The Queen Buys Cheap Wine
The queen even gets her fine wines for entertaining on the cheap. Visiting heads of state and other VIPs quaff rare vintages worth thousands of pounds, not knowing they were bought for a fraction of their true value. Under a long-standing agreement, Buckingham Palace buys wines from the Foreign Office cellars at Lancaster House, but only for the price they cost decades ago. The queen frowns upon smoking, having seen her father George VI die young from lung cancer. Prince Philip gave up the habit on the eve of his marriage as a "wedding gift" to his beautiful young princess.

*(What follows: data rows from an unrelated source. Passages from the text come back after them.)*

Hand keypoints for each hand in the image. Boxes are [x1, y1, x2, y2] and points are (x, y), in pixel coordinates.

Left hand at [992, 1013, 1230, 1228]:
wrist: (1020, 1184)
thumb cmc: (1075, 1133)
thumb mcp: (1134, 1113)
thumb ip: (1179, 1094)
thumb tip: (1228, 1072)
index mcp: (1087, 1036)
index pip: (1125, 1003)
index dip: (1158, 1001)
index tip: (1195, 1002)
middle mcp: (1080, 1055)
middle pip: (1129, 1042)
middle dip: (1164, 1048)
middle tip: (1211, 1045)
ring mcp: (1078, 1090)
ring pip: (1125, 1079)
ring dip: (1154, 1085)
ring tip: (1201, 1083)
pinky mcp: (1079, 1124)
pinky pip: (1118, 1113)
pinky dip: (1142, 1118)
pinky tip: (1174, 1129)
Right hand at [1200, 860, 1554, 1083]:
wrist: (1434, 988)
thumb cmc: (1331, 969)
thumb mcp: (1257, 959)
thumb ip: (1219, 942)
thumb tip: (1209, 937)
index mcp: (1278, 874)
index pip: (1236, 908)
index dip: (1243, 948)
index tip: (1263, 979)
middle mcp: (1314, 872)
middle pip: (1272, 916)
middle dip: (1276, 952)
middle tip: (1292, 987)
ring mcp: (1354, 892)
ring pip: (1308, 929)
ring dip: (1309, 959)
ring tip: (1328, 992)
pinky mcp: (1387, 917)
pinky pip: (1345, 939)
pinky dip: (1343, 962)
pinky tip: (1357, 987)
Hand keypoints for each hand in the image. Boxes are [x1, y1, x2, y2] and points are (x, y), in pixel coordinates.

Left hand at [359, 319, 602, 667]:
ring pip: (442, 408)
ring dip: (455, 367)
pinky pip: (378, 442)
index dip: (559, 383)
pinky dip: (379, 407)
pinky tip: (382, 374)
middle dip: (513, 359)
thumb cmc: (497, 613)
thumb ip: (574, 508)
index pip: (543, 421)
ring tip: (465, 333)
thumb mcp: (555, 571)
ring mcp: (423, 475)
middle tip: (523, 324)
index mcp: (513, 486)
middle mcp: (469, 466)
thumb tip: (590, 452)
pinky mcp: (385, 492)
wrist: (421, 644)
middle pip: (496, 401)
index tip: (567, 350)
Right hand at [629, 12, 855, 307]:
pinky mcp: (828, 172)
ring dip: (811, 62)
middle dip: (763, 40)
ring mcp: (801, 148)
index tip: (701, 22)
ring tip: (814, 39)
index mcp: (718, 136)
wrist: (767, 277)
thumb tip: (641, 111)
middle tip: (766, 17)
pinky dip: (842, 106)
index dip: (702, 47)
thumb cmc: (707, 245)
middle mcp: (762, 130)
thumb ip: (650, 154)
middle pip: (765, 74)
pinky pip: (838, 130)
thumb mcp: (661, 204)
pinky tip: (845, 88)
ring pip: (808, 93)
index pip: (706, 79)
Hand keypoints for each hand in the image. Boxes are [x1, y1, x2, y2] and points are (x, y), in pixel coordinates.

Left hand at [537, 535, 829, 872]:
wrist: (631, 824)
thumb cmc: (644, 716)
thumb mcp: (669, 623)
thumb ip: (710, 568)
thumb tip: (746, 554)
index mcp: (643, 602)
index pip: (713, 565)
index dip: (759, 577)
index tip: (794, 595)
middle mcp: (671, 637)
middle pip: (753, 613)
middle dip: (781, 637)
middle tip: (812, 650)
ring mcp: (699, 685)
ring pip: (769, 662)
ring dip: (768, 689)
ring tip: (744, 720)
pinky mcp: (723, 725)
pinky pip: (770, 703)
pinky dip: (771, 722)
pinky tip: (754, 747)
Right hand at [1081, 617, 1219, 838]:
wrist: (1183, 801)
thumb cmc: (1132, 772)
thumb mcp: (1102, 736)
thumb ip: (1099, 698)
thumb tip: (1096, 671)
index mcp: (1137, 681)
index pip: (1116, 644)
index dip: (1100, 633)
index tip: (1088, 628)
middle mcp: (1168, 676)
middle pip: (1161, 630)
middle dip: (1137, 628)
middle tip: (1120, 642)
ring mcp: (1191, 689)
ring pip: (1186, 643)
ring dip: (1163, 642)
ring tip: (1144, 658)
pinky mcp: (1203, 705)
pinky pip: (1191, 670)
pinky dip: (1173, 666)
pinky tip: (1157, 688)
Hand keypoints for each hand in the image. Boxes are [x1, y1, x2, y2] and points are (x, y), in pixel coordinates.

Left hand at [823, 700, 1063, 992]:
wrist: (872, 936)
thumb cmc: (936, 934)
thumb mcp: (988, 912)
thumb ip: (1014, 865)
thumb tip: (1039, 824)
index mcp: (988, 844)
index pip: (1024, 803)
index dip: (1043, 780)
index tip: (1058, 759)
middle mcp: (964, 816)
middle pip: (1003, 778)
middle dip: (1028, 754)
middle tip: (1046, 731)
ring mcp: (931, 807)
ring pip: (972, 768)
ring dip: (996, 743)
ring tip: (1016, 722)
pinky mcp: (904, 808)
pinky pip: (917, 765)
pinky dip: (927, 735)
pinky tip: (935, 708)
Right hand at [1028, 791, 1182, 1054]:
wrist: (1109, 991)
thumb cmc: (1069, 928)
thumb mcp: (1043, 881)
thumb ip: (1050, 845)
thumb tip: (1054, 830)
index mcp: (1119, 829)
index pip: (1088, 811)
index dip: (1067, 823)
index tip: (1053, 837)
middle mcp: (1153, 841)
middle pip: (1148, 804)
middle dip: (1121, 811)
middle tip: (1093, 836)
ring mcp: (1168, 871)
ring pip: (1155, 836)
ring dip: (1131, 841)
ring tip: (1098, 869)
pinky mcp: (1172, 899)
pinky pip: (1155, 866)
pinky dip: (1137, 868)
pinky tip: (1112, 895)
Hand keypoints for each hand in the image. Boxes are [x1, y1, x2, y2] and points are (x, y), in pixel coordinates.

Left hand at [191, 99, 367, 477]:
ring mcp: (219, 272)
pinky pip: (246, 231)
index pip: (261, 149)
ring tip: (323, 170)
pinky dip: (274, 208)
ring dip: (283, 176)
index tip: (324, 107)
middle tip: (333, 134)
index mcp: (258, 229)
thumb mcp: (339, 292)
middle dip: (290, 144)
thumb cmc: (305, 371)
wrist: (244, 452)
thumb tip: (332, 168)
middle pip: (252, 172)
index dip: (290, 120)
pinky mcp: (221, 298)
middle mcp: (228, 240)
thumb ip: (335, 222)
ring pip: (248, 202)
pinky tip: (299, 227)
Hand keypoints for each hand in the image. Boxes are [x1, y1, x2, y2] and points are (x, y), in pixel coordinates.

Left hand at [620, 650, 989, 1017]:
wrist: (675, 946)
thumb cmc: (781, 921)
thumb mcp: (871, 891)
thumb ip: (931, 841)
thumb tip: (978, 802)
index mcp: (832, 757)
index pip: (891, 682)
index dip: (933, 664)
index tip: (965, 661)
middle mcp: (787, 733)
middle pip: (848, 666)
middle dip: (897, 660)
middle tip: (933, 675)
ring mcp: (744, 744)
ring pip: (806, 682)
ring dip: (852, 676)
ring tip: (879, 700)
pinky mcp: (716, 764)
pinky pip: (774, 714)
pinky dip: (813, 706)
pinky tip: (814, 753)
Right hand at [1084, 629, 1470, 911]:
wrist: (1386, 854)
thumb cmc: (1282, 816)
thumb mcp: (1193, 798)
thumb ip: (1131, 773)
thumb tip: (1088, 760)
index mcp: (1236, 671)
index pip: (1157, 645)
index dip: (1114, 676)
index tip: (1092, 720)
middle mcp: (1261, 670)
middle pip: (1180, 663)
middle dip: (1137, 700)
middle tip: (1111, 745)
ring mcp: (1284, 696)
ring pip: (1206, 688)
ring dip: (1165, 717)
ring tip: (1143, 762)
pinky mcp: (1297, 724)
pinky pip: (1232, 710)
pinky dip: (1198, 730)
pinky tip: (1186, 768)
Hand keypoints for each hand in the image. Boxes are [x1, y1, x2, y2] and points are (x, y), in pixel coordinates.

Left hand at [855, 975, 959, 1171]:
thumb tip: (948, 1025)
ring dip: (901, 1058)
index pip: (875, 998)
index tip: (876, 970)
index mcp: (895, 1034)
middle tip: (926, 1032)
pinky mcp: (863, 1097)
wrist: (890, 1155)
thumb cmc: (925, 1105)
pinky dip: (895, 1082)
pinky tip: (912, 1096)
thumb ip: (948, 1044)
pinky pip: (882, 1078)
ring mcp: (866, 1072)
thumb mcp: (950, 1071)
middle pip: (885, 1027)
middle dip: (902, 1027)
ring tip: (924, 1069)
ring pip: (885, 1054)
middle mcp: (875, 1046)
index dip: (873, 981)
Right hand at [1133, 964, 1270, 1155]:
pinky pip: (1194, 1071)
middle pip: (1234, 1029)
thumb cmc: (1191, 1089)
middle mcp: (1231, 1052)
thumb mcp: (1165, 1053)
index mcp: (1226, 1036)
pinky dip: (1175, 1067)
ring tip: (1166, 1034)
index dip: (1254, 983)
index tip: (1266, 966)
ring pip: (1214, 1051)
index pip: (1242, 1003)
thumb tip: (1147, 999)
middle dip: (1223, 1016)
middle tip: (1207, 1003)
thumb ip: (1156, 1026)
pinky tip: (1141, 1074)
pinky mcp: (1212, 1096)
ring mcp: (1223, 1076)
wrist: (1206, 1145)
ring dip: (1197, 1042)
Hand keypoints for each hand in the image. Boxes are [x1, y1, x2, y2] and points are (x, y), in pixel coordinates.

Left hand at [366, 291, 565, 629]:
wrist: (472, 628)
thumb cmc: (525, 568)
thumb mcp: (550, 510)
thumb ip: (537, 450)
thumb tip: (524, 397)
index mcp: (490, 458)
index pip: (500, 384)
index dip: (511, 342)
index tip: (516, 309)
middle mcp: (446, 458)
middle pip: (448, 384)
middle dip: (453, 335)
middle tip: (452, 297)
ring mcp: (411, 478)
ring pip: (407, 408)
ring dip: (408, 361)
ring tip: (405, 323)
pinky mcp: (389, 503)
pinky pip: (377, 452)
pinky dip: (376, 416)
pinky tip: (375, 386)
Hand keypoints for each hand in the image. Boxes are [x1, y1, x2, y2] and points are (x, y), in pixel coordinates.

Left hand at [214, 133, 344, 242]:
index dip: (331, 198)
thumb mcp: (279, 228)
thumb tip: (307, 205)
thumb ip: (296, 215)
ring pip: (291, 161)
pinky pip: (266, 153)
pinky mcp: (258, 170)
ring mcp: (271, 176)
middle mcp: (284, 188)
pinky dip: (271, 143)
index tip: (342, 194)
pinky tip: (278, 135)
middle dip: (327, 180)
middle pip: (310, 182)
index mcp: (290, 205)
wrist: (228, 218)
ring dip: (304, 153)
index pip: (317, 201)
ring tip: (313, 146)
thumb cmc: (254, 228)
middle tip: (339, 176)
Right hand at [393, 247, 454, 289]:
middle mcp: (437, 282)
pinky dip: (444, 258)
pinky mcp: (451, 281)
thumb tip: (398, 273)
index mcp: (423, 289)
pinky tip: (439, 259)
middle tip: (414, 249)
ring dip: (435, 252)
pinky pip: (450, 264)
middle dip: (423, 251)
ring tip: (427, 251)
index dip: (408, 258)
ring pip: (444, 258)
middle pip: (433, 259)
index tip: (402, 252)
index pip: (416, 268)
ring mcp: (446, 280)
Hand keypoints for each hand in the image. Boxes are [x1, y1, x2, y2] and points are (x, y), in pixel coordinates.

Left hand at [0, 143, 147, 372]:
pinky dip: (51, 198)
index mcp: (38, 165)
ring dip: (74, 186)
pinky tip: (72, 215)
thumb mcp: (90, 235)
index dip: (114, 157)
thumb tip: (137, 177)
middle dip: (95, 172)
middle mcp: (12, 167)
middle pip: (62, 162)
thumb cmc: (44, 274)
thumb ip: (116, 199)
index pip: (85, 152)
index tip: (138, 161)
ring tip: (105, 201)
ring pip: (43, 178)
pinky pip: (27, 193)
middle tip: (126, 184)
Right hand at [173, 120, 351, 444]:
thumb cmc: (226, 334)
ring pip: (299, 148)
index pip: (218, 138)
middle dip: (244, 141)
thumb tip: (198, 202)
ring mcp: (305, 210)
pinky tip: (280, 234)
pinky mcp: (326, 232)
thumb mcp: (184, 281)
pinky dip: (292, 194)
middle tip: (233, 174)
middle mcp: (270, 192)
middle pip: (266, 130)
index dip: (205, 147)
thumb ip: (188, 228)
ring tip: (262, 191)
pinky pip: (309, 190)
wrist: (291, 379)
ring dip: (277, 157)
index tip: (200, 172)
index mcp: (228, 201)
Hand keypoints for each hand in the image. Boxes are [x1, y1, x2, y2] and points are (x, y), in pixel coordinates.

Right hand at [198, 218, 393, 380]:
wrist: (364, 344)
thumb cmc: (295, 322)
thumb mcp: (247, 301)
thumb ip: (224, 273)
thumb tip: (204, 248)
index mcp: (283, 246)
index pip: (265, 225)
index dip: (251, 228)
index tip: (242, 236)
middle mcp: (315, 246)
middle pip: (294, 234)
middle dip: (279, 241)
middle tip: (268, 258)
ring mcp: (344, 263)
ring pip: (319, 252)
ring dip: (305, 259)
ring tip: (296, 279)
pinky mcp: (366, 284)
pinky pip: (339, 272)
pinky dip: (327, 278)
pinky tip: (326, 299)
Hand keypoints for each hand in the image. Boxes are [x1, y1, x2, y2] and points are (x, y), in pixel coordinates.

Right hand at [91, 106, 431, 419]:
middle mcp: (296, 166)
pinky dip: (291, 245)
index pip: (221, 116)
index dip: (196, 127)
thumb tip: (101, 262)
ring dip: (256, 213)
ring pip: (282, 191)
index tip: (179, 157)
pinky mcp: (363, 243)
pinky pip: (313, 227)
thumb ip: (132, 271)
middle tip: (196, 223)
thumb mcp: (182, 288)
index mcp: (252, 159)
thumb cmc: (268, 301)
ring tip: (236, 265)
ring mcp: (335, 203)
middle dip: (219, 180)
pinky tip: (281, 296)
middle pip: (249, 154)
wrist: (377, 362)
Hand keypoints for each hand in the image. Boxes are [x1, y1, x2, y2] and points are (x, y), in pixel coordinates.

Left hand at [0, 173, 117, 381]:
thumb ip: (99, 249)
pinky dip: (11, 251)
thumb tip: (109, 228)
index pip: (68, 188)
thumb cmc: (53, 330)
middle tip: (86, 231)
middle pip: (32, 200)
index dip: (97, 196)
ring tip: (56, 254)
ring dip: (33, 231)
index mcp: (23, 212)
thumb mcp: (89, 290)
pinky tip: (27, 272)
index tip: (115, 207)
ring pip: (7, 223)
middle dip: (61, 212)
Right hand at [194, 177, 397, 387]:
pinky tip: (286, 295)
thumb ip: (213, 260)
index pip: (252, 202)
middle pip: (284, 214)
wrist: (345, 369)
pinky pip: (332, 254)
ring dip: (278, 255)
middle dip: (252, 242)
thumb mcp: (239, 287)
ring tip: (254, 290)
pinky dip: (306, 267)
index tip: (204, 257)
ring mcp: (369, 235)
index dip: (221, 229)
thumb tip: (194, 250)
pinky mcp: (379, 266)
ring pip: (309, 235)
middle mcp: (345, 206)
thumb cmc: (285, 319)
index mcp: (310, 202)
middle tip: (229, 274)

She’ll Toast, but She Won’t Drink
During one economy drive, she substituted expensive champagne normally used at banquets with Tesco's own supermarket brand because, "who can tell the difference when it is served wrapped in white cloth?" She doesn't even like the taste of "champers" and merely wets her lips with it when proposing toasts at banquets.
The Queen Ate What?
The royals have been treated to sumptuous feasts prepared by some of the world's top chefs on their travels. But they have also had to eat some hideous traditional dishes so as not to offend their hosts. Rats, slugs, and sheep's heads complete with staring eyes have been among the "delicacies" they would rather have declined. The queen was served rat stew when she visited the Central American country of Belize, and afterward said that it tasted like rabbit. In fact, it was a gibnut, similar to a large chipmunk. But the rodent is still a firm favorite in Belize restaurants where it is billed as "Royal Rat" or "Rat eaten by Her Majesty Queen Liz."
The Queen Ate What?
On an historic tour of China in 1986, the queen was presented with a sea slug, a purple, slimy specimen about three inches long. She had been warned about some of the dishes that would be served up at the banquet in the Great Hall of the People in Beijing's Tiananmen Square, and she had spent hours at Buckingham Palace learning how to use chopsticks. The sea cucumber, or echinoderm, arrived in a sealed brown earthenware pot. All eyes were on her as she delicately lifted the lid, and, using her ivory chopsticks, poked around inside. She lifted the slippery morsel to her mouth and down it went, without a change of expression. "Delicious," she said, turning to her hosts. It was a brave display, unlike an aide who pretended to drop the slug on the floor, and claimed she couldn't find it under the table. Later, Her Majesty said it was a bit like shrimp, and her verdict on shark fin soup was that it "tasted of not much." On a visit to the exotic South Sea island of Tonga, she nervously followed the local custom of eating roast suckling pig with her fingers, pulling pieces from the animal which still had its head and tail.